Exercise directions: Every line containing "смаження" should be copied out. Go through the entries and find them.

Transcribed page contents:
┏━━

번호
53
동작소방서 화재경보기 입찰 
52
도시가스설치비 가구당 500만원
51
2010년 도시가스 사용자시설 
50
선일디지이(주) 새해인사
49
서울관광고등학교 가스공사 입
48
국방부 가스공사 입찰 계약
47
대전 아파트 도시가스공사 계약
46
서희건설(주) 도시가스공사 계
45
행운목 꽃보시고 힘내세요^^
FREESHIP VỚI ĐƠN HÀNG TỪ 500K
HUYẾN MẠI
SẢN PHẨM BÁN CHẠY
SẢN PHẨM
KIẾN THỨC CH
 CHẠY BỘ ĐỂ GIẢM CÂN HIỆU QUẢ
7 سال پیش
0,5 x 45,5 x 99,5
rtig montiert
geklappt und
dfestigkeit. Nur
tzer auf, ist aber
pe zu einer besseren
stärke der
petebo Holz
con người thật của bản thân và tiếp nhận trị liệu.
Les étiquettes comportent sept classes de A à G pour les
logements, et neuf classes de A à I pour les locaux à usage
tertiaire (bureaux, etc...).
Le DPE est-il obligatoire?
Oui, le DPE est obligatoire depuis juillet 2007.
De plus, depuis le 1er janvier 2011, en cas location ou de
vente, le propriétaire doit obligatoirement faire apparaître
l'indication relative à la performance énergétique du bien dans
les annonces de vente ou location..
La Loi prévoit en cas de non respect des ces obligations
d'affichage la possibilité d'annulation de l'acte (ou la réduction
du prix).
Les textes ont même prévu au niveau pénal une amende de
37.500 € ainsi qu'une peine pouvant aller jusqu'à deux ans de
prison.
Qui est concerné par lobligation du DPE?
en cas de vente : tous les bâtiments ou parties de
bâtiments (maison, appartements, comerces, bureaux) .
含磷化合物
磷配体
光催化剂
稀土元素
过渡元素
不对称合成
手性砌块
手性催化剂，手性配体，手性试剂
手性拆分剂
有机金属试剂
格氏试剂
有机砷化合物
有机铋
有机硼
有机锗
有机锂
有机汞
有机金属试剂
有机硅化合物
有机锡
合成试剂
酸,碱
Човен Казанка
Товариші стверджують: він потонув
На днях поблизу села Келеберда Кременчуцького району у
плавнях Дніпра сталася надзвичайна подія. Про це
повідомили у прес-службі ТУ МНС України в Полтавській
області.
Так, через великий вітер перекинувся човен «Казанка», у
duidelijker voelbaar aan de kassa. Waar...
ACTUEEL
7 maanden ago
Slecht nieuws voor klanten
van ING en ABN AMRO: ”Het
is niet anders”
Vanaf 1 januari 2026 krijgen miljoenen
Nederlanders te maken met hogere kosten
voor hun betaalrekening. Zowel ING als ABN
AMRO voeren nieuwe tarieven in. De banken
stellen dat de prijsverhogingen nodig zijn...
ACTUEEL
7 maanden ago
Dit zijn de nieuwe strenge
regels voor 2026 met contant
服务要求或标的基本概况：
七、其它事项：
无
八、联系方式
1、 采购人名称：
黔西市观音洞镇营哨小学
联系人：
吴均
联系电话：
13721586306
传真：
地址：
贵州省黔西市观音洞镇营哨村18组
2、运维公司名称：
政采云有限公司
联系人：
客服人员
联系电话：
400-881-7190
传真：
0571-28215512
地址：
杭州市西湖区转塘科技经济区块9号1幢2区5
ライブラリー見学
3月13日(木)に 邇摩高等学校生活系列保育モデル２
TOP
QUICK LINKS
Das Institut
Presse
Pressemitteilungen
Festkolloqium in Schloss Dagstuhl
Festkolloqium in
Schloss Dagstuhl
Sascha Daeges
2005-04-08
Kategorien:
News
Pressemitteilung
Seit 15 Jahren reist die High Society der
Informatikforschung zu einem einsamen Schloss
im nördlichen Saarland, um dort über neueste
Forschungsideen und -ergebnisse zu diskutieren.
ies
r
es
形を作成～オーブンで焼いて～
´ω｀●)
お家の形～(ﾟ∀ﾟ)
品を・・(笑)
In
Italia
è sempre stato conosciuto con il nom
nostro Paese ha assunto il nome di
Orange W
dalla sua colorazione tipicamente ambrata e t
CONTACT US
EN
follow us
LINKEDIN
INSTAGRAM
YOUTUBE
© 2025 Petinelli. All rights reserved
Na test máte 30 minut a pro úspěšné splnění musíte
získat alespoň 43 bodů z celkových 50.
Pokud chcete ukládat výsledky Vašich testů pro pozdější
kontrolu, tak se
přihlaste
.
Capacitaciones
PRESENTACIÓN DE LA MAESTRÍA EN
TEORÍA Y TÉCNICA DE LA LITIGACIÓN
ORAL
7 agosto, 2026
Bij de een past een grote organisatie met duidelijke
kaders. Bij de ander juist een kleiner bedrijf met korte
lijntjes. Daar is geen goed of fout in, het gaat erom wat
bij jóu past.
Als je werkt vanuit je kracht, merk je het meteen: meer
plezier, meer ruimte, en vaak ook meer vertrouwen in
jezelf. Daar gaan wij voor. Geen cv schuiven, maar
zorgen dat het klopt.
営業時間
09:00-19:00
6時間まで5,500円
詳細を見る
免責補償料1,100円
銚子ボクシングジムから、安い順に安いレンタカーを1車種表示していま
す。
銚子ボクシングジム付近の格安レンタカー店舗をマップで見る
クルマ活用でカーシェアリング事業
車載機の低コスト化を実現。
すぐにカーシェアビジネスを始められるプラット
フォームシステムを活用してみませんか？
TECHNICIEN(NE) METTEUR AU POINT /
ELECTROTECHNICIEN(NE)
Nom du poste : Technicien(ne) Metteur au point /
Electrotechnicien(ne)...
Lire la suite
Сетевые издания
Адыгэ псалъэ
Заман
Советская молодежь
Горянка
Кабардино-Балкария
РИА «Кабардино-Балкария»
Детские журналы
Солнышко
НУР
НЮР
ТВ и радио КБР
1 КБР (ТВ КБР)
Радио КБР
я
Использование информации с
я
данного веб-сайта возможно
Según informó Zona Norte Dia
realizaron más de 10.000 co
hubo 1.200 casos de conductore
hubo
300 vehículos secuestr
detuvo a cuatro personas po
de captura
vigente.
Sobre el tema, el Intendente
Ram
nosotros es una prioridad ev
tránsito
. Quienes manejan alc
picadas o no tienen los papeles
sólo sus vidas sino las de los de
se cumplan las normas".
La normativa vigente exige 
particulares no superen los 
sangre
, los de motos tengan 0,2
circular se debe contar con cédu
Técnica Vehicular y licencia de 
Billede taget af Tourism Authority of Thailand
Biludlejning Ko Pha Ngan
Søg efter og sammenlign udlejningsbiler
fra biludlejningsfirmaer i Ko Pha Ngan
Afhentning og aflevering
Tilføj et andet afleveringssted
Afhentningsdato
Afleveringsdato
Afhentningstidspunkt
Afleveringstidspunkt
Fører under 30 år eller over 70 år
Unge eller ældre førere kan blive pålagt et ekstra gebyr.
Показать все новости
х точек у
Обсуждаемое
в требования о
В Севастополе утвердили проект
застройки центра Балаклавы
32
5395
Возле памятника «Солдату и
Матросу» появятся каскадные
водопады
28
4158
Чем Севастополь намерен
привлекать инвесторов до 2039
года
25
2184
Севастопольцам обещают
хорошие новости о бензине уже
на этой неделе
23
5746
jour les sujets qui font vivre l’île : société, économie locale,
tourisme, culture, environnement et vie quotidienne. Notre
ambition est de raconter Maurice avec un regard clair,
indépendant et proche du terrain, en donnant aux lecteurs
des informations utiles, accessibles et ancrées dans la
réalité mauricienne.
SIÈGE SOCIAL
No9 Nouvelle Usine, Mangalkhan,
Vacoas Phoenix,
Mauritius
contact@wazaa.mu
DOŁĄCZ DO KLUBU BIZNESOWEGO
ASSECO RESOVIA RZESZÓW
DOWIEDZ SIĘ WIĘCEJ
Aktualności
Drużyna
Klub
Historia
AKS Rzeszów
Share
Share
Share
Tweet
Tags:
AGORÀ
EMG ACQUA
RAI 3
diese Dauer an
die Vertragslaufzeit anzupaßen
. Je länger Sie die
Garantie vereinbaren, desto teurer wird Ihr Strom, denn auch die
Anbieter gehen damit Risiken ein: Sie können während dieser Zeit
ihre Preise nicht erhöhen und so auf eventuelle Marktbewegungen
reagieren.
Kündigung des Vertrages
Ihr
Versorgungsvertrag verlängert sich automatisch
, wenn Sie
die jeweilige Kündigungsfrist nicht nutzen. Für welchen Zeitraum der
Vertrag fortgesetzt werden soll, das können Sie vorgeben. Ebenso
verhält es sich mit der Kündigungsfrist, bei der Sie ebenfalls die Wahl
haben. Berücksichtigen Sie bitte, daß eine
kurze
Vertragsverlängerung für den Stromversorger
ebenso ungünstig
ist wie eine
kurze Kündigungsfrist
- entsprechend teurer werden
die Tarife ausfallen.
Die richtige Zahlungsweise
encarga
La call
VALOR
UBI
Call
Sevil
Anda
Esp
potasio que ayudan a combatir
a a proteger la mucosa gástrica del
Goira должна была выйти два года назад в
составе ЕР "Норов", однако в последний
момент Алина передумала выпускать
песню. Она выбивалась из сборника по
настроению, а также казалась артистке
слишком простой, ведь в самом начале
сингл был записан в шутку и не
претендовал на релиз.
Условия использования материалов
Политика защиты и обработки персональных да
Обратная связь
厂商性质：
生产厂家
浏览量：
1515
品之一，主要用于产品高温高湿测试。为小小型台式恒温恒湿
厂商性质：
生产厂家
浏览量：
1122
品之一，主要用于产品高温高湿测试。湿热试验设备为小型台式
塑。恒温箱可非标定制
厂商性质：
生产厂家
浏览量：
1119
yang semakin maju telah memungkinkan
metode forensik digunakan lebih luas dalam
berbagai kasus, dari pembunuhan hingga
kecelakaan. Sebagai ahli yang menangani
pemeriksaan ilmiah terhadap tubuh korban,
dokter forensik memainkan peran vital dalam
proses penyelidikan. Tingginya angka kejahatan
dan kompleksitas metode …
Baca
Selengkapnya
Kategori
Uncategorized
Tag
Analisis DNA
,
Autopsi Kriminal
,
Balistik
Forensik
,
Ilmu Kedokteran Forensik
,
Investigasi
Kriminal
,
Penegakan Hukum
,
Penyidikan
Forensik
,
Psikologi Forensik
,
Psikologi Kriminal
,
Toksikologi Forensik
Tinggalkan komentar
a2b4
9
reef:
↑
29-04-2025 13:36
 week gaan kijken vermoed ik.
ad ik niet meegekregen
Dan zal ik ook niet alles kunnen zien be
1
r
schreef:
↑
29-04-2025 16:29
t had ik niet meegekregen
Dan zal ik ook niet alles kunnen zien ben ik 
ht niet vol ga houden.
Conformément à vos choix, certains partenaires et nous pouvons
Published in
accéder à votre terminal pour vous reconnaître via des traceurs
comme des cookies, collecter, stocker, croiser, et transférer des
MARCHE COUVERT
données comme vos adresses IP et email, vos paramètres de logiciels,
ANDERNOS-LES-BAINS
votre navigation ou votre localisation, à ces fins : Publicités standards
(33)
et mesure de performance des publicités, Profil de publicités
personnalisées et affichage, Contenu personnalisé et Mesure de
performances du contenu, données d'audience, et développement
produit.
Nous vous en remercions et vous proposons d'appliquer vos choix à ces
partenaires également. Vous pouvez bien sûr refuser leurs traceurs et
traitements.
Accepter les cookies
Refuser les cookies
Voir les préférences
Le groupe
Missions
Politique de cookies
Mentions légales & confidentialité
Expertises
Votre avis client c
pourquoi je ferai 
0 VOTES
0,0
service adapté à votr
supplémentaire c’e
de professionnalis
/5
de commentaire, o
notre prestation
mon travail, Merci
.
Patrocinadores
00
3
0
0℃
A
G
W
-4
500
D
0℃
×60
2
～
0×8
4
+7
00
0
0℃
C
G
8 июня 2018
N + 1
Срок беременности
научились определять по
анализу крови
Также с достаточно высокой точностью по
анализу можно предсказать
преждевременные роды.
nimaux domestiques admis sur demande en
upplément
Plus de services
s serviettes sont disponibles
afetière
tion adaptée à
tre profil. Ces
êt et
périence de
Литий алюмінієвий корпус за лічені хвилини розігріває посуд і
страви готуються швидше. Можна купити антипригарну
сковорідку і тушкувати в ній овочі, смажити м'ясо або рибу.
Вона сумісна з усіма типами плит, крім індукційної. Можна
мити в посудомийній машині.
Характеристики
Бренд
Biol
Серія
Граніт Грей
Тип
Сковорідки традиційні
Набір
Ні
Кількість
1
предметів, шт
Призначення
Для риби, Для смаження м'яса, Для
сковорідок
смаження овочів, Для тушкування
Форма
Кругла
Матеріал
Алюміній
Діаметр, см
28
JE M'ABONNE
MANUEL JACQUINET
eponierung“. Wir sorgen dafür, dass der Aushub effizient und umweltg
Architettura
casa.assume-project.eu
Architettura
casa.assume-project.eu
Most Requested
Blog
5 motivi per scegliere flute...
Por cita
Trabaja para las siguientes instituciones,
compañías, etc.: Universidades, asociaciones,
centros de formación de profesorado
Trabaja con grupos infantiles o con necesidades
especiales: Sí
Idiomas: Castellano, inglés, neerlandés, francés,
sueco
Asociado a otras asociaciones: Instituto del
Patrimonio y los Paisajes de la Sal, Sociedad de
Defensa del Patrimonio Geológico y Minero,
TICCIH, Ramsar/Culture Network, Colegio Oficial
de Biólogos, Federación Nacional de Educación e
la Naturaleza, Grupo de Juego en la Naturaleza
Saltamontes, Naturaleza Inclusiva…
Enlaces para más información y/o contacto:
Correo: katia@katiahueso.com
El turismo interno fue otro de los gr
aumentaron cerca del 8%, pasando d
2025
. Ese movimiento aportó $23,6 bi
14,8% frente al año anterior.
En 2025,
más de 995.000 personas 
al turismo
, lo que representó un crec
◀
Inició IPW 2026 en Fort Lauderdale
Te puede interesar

┗━━

Solution for this problem:
Для риби, Для смаження м'яса, Для
смаження овочів, Для тушкування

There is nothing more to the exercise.